John Wilde review for the show 'I Do Like Mondays' 09 August 1986, it included a photo taken by Steve Double: NAGGINGLY ADDICTIVE, it's a wonder Factory misfits manage to make something so massively bright when their imaginations clearly hover on the lunatic fringe. Therefore, it might be reasonable to assume that the barmy elements make them the most flushed pop to emerge this year. Already, the jittery judder of 'Freaky Dancing' is making a convincing claim as this year's finest of topsy-turvy dance: tonight, this motley array of fruitcakes and fanatics turn it into a laughing chorus, one giant panic flight.
Their image may be gloomy but this noise tickles the erogenous zones and hurls caution to the incinerator. When Happy Mondays rub their beards and brood, they do so with a shoplifter's concern for detail. All the flares flapping about on stage are probably the most honest thing to happon to pop music since PJ Proby split his rompers way back when.
Happy Mondays are beautifully oblivious, see. All their dance delirium born so blatantly of wedlock. By this time next year, Happy Mondays will be smugly patronisod, will be huge big, massive, will wear the same vacant look that only true genius encourages.
They carve the best song titles ('Were Those People Throwing Rocks At The Seagulls Or Feeding Them LSD?' being particularly memorable) and their noise is an abnormal delight. Happy Mondays dance the polka while their rusty hinges creak like crazy. Love them, love them.

**Records provided**:

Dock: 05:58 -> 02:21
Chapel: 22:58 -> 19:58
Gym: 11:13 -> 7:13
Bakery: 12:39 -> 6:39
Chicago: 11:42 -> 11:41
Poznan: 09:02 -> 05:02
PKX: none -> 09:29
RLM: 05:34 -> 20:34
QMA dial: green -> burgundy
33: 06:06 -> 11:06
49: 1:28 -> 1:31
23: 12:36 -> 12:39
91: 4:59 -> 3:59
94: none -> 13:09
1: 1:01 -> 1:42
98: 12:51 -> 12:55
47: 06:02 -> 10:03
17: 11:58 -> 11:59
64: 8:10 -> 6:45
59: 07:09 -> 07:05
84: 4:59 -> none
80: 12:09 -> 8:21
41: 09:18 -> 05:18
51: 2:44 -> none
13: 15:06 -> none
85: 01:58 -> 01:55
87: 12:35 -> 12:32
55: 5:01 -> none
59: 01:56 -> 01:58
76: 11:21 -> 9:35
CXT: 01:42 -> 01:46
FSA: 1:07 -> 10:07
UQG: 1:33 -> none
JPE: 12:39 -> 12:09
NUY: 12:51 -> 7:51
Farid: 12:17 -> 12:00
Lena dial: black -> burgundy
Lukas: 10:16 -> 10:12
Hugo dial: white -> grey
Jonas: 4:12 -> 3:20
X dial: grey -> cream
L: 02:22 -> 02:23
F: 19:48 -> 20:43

**What to work on**:
(1) Answer these questions about the concert review.
(a) Who took the photo that came with the review?
(b) Which song is said to be making a claim as this year's finest topsy-turvy dance?
(c) What dance do Happy Mondays dance while their rusty hinges creak?
(2) Reproduce every line of the clock listing verbatim.
The concert review and the clock listing come from separate sources.

**Outputs by task**:
(1)
(a) Steve Double
(b) 'Freaky Dancing'
(c) The polka

(2)
Dock: 05:58 -> 02:21
Chapel: 22:58 -> 19:58
Gym: 11:13 -> 7:13
Bakery: 12:39 -> 6:39
Chicago: 11:42 -> 11:41
Poznan: 09:02 -> 05:02
PKX: none -> 09:29
RLM: 05:34 -> 20:34
QMA dial: green -> burgundy
33: 06:06 -> 11:06
49: 1:28 -> 1:31
23: 12:36 -> 12:39
91: 4:59 -> 3:59
94: none -> 13:09
1: 1:01 -> 1:42
98: 12:51 -> 12:55
47: 06:02 -> 10:03
17: 11:58 -> 11:59
64: 8:10 -> 6:45
59: 07:09 -> 07:05
84: 4:59 -> none
80: 12:09 -> 8:21
41: 09:18 -> 05:18
51: 2:44 -> none
13: 15:06 -> none
85: 01:58 -> 01:55
87: 12:35 -> 12:32
55: 5:01 -> none
59: 01:56 -> 01:58
76: 11:21 -> 9:35
CXT: 01:42 -> 01:46
FSA: 1:07 -> 10:07
UQG: 1:33 -> none
JPE: 12:39 -> 12:09
NUY: 12:51 -> 7:51
Farid: 12:17 -> 12:00
Lena dial: black -> burgundy
Lukas: 10:16 -> 10:12
Hugo dial: white -> grey
Jonas: 4:12 -> 3:20
X dial: grey -> cream
L: 02:22 -> 02:23
F: 19:48 -> 20:43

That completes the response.